Too bloody right. Ditto 'o's as in 'oesophagus' and 'oestrus'.

"Philistinism makes me sick with loathing, and yet I take more pleasure in being a philistine than in being a connoisseur."

I suspect that the philistinism you enjoy is not that of bullish ignorance, but rather comes from an educated rebellion against just that "heaviness of expectation."

Such is the neophile's burden.

Conrad H. Roth said...

"Ditto 'o's as in 'oesophagus'"

There's an acid-reflex condition called GERD, where the E stands for esophageal. Whenever I hear it, I insist it should be GORD.

"I suspect that..."

Yes, absolutely. Where to draw the line, though? Another topic.

chris miller said...


I wish, indeed, that all experiences might be foreign to me.

As do I -- a pre-condition, I'd say, for wearing that big "A" (or "E") on your chest.

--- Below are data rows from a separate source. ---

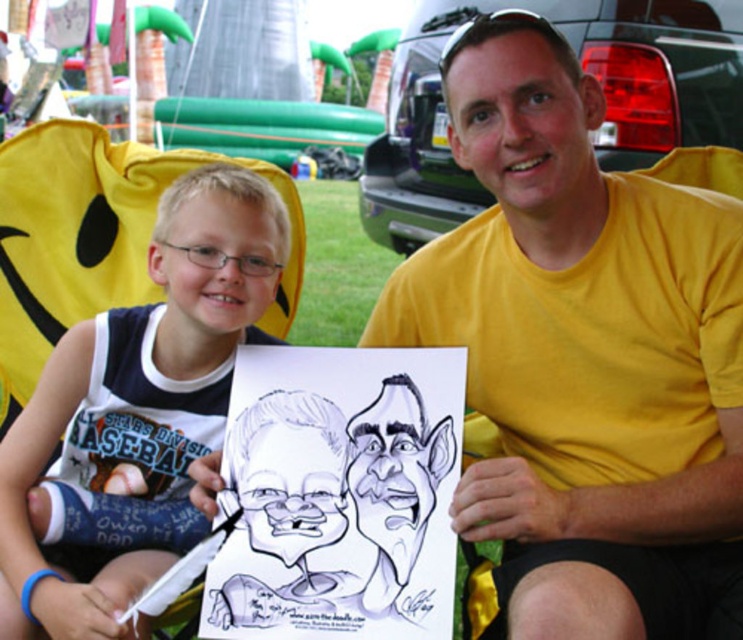
Question: Is the position of yellow t-shirt at center less distant than that of white paper at center?

Choices:
 (A) no
 (B) yes

Answer: (B)

Question: Among these points, which one is farthest from the camera?

Choices:
 (A) (152, 564)
 (B) (559, 420)

Answer: (B)

Question: Among these points, which one is nearest to the camera?

Choices:
 (A) (256, 262)
 (B) (568, 198)

Answer: (B)

Question: Considering the relative positions of yellow t-shirt at center and white paper at center in the image provided, where is yellow t-shirt at center located with respect to white paper at center?

Choices:
 (A) below
 (B) above

Answer: (B)

Question: Considering the relative positions of yellow t-shirt at center and white paper at center in the image provided, where is yellow t-shirt at center located with respect to white paper at center?

Choices:
 (A) right
 (B) left

Answer: (A)

Question: Which point is farther to the camera?

Choices:
 (A) yellow t-shirt at center
 (B) white paper at center

Answer: (B)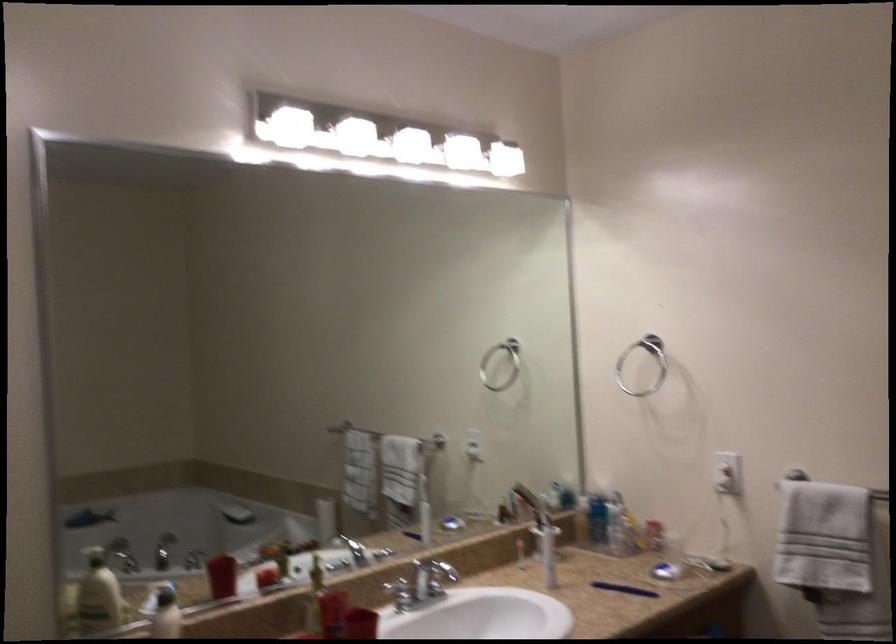
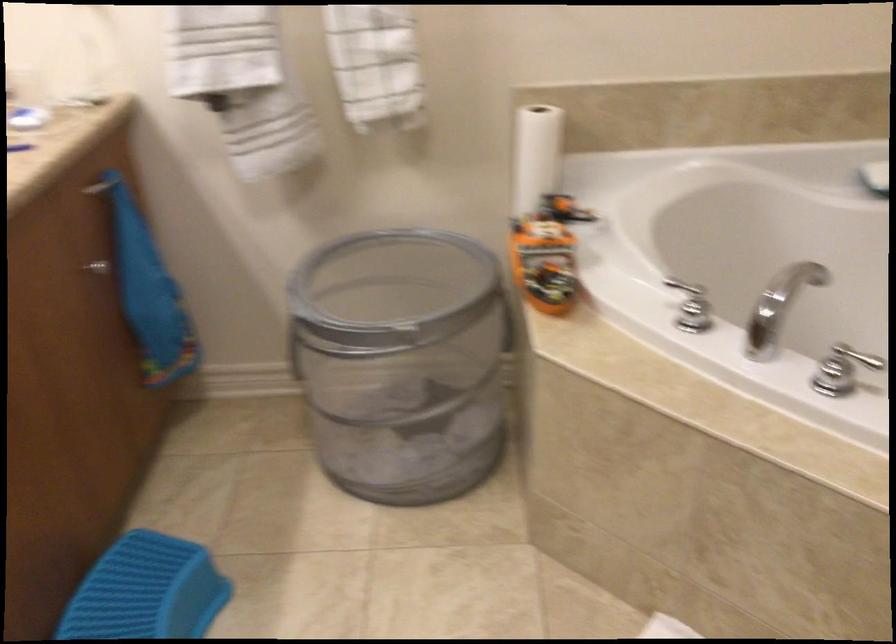
How did the camera likely rotate?

The camera's rotation is toward right-down.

(which wouldn't mean that you *are* an aesthete -- just that you're
trying to be one)

But you've already chosen a different career path -- haven't you ? (even though I don't believe that you "cannot tell Mozart from Beethoven" - or that you're not aware of the charm of your own prose)

Conrad H. Roth said...

"just that you're trying to be one"

In fact, I'm terrified of being one!

Re: Mozart, perhaps I am exaggerating... and re: careers, can one easily be a professional aesthete? One must eat. If academia has its disadvantages, at least it surrounds me with books, books, books!

Re: my prose: your compliments are seldom, but very rewarding. Thank you.